Publication year - 1997
Publication title -
clinical and experimental allergy
Language(s) - English
Resource type - Journals
SCImago Journal Rank - 1.462
H-Index - 154
eISSN - 1365-2222
pISSN - 0954-7894
DOI - 10.1046/j.1365-2222.1997.1610974.x
Subject(s) - immunoglobulin e , mast cell , atopic dermatitis , medicine , immunology , triamcinolone acetonide , allergy , dermatology , pharmacology , antibody
Summary Background In a last decade, new types of skin manifestations have been recognized in atopic dermatitis especially in Japan.

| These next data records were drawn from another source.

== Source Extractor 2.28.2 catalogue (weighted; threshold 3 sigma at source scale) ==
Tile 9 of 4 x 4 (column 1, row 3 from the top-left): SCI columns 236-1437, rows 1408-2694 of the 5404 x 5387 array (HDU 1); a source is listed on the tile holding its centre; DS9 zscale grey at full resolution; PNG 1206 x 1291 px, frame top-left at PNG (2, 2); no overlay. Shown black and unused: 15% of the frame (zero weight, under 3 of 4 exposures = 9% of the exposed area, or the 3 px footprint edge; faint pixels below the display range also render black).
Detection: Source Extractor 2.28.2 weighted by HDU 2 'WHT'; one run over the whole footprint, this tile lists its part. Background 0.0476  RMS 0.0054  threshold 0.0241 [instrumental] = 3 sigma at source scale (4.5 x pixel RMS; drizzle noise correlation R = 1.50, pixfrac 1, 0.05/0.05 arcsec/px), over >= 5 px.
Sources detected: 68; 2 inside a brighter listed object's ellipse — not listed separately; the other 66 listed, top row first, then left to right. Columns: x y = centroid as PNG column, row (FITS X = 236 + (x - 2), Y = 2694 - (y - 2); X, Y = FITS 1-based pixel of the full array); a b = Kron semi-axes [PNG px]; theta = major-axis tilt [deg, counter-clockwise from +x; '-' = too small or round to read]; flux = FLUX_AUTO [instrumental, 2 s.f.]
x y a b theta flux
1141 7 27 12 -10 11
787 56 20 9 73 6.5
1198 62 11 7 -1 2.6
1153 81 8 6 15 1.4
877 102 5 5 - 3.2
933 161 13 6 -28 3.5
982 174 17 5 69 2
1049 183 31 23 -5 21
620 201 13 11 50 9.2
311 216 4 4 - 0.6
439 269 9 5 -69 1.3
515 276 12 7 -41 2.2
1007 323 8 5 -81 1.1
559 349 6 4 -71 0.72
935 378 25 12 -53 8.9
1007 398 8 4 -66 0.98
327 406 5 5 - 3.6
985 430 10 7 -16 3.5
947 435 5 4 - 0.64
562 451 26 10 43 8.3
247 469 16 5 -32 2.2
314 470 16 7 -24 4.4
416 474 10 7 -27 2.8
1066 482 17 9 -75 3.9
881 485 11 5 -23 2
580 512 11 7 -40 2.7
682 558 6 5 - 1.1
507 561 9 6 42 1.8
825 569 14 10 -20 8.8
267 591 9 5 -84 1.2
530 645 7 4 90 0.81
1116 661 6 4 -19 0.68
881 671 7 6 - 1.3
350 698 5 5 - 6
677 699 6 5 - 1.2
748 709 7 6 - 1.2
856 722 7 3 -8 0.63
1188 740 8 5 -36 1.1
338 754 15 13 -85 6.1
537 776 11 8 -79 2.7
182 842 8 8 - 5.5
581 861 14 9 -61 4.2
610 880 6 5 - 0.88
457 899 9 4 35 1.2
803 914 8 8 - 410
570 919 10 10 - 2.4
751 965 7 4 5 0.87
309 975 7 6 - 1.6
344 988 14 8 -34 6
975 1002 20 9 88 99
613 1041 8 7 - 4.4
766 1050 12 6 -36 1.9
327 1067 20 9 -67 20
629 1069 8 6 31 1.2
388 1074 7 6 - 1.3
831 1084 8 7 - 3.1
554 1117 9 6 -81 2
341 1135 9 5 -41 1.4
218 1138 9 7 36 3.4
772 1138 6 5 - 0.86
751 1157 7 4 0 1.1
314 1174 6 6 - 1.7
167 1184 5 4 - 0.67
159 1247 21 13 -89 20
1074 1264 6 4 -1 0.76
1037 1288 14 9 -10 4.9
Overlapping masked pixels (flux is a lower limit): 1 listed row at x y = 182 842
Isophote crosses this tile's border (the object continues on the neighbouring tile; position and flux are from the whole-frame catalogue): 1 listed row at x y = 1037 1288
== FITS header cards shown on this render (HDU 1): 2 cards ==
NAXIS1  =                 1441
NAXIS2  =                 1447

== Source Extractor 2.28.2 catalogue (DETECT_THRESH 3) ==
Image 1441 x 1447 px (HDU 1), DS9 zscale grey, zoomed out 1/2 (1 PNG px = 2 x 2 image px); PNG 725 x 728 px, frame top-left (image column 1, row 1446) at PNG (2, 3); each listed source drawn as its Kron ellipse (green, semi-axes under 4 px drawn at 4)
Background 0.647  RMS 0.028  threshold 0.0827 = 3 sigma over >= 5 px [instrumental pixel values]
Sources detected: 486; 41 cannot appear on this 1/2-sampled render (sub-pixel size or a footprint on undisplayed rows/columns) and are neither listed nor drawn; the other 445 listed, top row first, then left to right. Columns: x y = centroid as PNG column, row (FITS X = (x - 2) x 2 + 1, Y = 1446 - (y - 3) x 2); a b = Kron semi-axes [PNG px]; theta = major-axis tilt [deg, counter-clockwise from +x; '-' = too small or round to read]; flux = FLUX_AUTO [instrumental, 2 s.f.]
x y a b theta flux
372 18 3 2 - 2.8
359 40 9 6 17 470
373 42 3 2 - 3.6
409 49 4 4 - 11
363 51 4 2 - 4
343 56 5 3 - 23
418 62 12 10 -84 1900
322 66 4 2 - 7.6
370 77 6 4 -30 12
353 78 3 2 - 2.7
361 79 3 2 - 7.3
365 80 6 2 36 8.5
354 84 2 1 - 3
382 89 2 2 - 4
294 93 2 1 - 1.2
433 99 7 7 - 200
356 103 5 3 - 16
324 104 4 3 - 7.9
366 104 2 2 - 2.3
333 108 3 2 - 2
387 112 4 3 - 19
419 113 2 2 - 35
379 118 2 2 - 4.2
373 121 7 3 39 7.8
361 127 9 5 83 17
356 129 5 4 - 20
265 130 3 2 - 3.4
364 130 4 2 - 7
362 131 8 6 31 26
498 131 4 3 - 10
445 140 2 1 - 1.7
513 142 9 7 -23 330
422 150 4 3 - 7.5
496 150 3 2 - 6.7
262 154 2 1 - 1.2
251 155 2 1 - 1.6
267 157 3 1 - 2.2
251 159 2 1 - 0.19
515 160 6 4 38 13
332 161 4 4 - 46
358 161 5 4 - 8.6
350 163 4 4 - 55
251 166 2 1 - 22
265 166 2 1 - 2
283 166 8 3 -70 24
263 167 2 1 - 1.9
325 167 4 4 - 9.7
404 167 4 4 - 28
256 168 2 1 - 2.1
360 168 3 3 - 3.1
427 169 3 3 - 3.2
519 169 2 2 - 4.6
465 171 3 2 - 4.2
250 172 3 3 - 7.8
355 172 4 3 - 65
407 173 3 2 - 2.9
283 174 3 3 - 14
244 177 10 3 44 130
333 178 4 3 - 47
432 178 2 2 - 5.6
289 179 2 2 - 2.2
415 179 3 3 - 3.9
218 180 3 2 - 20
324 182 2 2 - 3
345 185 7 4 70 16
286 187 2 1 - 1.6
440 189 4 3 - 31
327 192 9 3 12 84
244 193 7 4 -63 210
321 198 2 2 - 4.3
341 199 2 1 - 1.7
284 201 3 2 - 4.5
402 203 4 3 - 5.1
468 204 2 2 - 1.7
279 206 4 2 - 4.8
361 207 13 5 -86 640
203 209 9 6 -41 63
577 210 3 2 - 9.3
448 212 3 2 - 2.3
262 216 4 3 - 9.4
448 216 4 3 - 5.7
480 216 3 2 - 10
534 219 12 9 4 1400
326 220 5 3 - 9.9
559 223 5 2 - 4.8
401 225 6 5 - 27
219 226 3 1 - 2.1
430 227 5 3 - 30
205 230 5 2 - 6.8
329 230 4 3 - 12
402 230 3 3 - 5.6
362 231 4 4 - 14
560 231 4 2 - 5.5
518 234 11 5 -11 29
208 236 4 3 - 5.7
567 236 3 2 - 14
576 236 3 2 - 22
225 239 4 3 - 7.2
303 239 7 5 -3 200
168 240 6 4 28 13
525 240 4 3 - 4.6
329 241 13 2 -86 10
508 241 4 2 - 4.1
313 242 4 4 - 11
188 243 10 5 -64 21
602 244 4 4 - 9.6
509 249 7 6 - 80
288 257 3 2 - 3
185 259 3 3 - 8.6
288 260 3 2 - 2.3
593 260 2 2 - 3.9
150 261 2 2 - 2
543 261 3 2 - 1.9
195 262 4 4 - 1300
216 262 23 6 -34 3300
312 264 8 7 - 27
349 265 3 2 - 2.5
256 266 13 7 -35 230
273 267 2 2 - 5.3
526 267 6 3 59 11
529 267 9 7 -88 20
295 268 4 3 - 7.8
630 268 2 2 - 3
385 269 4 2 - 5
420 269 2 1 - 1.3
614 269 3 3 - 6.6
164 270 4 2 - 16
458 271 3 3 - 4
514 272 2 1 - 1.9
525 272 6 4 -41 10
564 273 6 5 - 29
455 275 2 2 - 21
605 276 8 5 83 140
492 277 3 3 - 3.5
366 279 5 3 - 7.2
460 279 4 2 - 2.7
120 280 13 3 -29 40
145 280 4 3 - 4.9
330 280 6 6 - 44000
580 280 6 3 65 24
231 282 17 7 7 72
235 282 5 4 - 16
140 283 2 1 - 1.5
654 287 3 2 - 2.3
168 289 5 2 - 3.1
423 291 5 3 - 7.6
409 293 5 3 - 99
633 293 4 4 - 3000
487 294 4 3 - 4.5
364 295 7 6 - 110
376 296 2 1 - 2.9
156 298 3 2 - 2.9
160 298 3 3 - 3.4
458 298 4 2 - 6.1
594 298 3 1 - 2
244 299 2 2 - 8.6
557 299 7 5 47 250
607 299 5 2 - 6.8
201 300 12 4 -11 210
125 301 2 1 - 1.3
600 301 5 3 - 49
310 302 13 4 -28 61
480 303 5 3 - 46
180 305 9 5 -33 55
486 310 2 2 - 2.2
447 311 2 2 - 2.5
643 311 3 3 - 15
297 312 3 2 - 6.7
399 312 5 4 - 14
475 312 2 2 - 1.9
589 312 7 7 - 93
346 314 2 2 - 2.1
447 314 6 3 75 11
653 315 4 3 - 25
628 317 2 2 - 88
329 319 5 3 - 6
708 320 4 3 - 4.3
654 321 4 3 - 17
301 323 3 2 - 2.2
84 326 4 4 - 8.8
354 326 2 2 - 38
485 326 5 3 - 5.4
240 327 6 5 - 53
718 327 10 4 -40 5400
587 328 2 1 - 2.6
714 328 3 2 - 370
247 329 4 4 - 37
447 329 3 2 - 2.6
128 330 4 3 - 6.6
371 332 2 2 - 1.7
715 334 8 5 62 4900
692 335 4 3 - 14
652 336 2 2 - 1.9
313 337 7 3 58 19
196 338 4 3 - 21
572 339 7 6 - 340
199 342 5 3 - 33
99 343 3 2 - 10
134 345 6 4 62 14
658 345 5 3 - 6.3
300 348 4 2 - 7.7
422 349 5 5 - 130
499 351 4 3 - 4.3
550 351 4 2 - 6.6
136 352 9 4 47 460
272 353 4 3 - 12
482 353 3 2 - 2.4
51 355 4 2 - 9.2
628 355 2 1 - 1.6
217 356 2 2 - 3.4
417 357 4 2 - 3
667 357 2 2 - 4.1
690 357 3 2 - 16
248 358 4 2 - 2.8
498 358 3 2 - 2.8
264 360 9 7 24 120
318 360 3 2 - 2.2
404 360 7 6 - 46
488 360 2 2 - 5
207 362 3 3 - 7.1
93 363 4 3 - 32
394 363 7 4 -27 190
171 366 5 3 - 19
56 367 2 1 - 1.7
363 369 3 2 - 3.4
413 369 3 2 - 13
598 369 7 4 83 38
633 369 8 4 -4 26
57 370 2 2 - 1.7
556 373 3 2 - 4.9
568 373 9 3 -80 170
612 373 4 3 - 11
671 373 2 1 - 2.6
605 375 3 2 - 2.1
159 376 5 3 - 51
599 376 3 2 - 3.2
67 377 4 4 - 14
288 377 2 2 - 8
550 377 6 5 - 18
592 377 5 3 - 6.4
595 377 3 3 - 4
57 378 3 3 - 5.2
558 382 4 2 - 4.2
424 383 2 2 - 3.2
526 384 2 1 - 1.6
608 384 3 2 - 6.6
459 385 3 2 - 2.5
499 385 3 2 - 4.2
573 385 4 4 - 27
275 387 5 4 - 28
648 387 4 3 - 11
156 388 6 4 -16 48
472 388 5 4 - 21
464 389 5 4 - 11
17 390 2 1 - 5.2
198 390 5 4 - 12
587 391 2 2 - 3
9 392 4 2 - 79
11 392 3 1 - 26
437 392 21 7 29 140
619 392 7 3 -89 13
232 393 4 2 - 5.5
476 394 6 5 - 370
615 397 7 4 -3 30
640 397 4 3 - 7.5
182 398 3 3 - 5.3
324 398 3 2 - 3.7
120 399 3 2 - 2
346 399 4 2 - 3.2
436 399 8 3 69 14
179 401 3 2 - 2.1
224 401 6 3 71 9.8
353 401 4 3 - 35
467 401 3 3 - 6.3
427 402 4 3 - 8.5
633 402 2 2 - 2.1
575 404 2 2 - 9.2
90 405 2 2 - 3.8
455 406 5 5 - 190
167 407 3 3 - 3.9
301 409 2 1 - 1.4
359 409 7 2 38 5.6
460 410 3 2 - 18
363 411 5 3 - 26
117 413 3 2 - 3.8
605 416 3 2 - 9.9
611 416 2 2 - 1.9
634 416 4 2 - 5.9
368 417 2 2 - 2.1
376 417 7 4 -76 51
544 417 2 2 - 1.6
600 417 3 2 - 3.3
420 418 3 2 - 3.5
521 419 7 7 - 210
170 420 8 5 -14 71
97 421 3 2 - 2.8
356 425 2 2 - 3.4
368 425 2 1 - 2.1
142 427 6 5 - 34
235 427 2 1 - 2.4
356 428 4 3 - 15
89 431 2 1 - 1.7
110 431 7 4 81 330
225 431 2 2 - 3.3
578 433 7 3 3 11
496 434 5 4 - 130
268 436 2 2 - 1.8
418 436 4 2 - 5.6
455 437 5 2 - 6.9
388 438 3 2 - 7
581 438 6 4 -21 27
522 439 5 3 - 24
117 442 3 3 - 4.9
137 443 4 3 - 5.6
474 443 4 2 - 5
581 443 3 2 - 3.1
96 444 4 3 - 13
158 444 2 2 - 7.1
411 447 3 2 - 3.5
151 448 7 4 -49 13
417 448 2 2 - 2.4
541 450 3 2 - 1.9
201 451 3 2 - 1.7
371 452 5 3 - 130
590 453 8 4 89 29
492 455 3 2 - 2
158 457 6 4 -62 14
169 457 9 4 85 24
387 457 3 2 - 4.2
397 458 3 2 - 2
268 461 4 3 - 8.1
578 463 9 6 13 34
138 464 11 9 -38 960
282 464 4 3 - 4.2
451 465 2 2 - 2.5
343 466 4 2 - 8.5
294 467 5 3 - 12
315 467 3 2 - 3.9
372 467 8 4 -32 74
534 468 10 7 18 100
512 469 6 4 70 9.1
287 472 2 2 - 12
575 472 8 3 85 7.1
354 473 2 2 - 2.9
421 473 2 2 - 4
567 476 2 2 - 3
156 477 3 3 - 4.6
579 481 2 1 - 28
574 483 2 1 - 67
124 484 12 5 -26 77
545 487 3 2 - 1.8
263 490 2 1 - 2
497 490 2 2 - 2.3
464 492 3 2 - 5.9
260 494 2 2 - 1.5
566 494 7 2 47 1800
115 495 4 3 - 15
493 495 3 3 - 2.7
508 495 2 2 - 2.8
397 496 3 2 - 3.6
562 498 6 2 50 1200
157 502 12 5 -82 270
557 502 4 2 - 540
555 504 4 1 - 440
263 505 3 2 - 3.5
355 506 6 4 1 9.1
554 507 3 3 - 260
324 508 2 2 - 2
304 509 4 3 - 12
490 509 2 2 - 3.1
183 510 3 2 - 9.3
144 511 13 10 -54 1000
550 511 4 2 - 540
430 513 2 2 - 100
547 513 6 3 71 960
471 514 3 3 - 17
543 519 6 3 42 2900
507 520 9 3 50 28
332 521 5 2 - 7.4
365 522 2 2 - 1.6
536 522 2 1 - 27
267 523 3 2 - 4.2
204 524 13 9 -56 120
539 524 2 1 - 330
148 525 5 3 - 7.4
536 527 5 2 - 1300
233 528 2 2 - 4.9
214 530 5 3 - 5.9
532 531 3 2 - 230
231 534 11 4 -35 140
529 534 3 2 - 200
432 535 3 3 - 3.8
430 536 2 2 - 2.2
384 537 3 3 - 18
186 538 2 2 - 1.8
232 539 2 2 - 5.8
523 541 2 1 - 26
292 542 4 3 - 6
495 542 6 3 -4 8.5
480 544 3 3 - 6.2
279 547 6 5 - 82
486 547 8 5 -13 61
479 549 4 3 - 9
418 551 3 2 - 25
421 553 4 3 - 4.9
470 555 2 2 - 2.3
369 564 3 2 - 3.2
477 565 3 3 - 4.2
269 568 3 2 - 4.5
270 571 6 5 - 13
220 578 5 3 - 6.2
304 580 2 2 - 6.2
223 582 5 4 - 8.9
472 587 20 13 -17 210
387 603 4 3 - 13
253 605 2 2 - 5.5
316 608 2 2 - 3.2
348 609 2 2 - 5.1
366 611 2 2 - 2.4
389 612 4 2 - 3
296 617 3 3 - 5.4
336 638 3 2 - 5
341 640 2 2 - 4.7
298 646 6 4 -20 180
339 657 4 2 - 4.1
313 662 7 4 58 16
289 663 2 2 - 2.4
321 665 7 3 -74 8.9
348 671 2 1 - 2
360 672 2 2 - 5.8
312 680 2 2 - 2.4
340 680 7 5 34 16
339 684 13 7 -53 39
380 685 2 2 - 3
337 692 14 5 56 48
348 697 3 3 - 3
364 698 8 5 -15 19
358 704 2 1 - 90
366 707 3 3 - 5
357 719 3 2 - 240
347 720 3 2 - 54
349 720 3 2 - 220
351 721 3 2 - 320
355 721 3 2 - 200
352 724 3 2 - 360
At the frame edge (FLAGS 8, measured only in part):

They are frequently observed in adult patients with atopic dermatitis after a long‐standing steroid ointment and termed adult type‐atopic dermatitis. Objective To clarify whether topical glucocorticoid (GC) modulates cutaneous inflammatory reactions in addition to known anti‐inflammatory effect, we have examined the effect of long‐term application of topical GC on IgE‐mediated murine cutaneous reactions. Methods Fifty microlitres of diflucortolone valerate (1 mg/mL), prednisolone valerateacetate (3mg/mL), or triamcinolone acetonide (I mg/mL) were applied seven times on alternate day, to the flank skin of mice. On day 12 when mice received the seventh application of GC, each mouse was given an intravenous application of IgE anti‐DNP antibody (PCA titre < × 2560) 1 h before the skin test with 0.15% DNFB in acetone:olive oil (4:1) on the right pinna. The left pinna was painted with a vehicle as a control. Increased ear thickness was measured at 1,4, 24, 48 and 72 h to assess the augmentry effect of GC. Results Topical application of GC (50μg diflucortolone valerate in ethanol) on the flank skin seven times on alternate days, augmented expression of passive cutaneous anaphylaxis reaction on the ear skin induced by intravenous applications of monoclonal IgE anti‐DNP antibody and following the challenge test. In contrast, topical application of GC inhibited the reactions when applied on the challenged sites. Several types of GC, but not vitamin D3, augmented the skin reactions and these augmented reactions persisted for 72 h when control skin reactions subsided. GC induced a late phase but not an early phase cutaneous reaction in mast cell deflcient WBB6F1 v/v mice by IgE anti‐DNP antibody. Conclusion Long‐term application of topical GC might modulate local cutaneous immune response and augment IgEmediated cutaneous reactions. Fc e R(+) cells other than mast cell might be involved in the IgE‐mediated late‐phase reaction.